Goal of the exercise: Every line of the listing should be retyped exactly, but none of the pictures should be.

▬▬▬

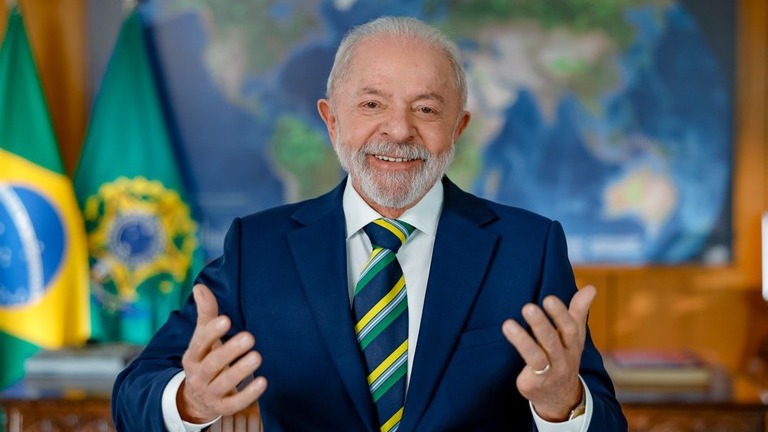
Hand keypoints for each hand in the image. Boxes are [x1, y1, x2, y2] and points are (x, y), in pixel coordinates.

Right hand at [178, 284, 267, 422]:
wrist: (195, 399)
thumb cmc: (205, 359)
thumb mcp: (203, 339)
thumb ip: (206, 314)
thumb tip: (200, 286)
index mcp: (193, 355)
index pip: (200, 342)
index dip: (211, 332)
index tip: (226, 319)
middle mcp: (198, 375)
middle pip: (212, 363)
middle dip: (230, 351)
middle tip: (250, 337)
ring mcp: (209, 393)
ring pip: (224, 383)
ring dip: (241, 371)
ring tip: (258, 356)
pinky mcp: (221, 407)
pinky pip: (234, 403)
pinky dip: (248, 394)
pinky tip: (263, 381)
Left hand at [502, 285, 595, 421]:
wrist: (561, 399)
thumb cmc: (565, 357)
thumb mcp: (575, 337)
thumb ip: (579, 311)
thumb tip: (591, 287)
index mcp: (573, 346)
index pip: (570, 329)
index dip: (560, 314)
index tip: (549, 299)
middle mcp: (563, 360)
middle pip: (552, 342)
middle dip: (541, 325)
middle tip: (528, 307)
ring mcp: (549, 374)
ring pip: (536, 357)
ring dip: (522, 341)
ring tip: (507, 324)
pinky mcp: (533, 385)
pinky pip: (525, 373)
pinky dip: (517, 360)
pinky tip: (507, 341)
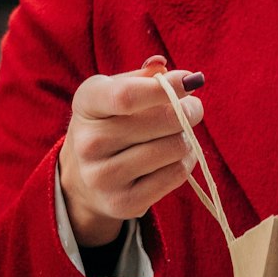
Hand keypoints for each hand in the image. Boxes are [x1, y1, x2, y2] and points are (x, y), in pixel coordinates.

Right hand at [58, 56, 205, 246]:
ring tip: (176, 136)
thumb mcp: (117, 92)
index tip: (191, 82)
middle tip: (192, 109)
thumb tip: (179, 73)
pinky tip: (174, 158)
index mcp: (86, 104)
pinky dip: (185, 163)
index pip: (126, 96)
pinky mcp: (123, 202)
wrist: (85, 178)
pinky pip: (176, 175)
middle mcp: (88, 142)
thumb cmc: (113, 122)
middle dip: (188, 111)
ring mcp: (103, 176)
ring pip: (174, 148)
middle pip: (163, 121)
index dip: (166, 88)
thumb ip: (147, 79)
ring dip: (186, 139)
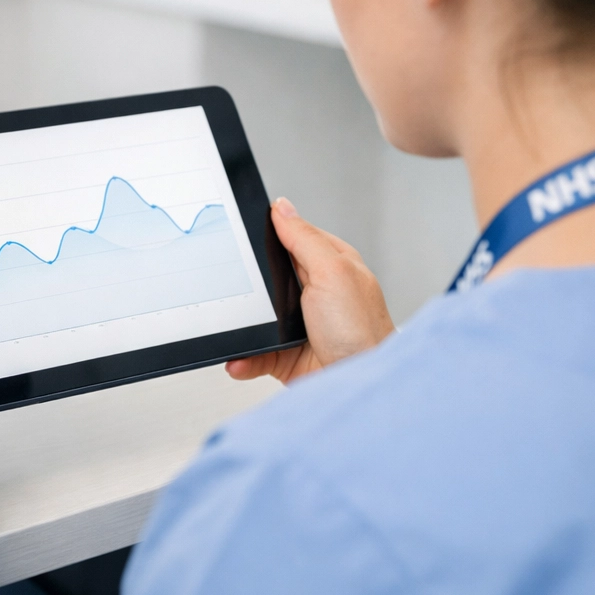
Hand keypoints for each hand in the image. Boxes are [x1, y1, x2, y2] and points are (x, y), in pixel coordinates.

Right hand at [226, 198, 392, 385]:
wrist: (358, 387)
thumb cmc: (361, 332)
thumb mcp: (332, 272)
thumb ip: (304, 238)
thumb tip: (281, 208)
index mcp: (330, 263)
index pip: (292, 237)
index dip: (266, 234)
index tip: (240, 233)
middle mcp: (315, 292)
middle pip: (267, 275)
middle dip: (248, 284)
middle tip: (234, 285)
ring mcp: (299, 324)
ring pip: (256, 315)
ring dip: (241, 325)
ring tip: (233, 328)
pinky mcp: (286, 354)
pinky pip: (254, 351)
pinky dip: (243, 357)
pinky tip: (239, 359)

▬▬▬

Answer to this exercise:
Hand keypoints for each hand in the image. Boxes are [x1, y1, x2, y2] and points are (x, y), in pixel coordinates.

Right hand at [178, 284, 267, 422]:
wrist: (195, 399)
thumb cmc: (205, 359)
thumb mcp: (203, 339)
thumb ip: (206, 314)
thumb tip: (200, 286)
index mcp: (193, 355)
index pip: (200, 342)
index dip: (211, 332)
index tip: (226, 319)
middle mcp: (198, 375)
middle pip: (212, 363)
middle dip: (230, 351)
middle tip: (250, 337)
ring mcp: (209, 393)
ring pip: (224, 383)
ring dip: (241, 371)
ring tip: (258, 356)
pinky mcp: (221, 407)
pinky pip: (234, 403)
pinky dip: (248, 394)
pinky tip: (263, 381)
Left hand at [502, 285, 595, 421]:
wrist: (561, 399)
thumb cmc: (565, 357)
thumb mcp: (575, 337)
thumb ip: (579, 311)
thumb tip: (591, 287)
index mcp: (573, 346)
index pip: (570, 329)
index dip: (560, 314)
index tip: (549, 299)
middle mcp: (563, 360)
middle pip: (552, 342)
middle dip: (541, 325)
middle tip: (528, 307)
ring mcp: (549, 374)
ring pip: (536, 357)
ring dip: (522, 341)
ring tip: (507, 324)
pinky mcp: (533, 385)
pinky pip: (525, 373)
pinky dip: (517, 360)
pinky tip: (507, 341)
Hand keypoints for each hand in the image. Boxes are [x1, y1, x2, y2] and points are (x, y), in pixel coordinates.

Right hand at [58, 56, 205, 246]:
ring tip: (176, 136)
thumb mcp: (117, 92)
index tip: (191, 82)
middle tip: (192, 109)
thumb tip: (179, 73)
pinky tip: (174, 158)
index mcp: (86, 104)
pinky dip: (185, 163)
index pip: (126, 96)
pinky mcp: (123, 202)
wrist: (85, 178)
pinky pip: (176, 175)
middle mcp: (88, 142)
thumb cmc: (113, 122)
middle dip: (188, 111)
ring mcp: (103, 176)
ring pip: (174, 148)
middle pip: (163, 121)
index dip: (166, 88)
thumb ip: (147, 79)
ring dip: (186, 139)
Hand keypoints for each hand in the image. Boxes are [x1, y1, x2, y2] and points are (x, y), in pixel coordinates.

Right hand at [226, 198, 392, 385]:
wrist: (358, 387)
thumb cmc: (361, 332)
thumb mcp: (332, 272)
thumb ip: (304, 238)
thumb tip: (281, 208)
index mcp: (330, 263)
index pip: (292, 237)
index dip: (266, 234)
index tip: (240, 233)
middle mcp: (315, 292)
middle pip: (267, 275)
middle dip: (248, 284)
middle tip: (234, 285)
ring mcp: (299, 324)
ring pip: (256, 315)
ring dip: (241, 325)
ring tip: (233, 328)
pinky mcp: (286, 354)
pinky pip: (254, 351)
pinky dip: (243, 357)
pinky tip: (239, 359)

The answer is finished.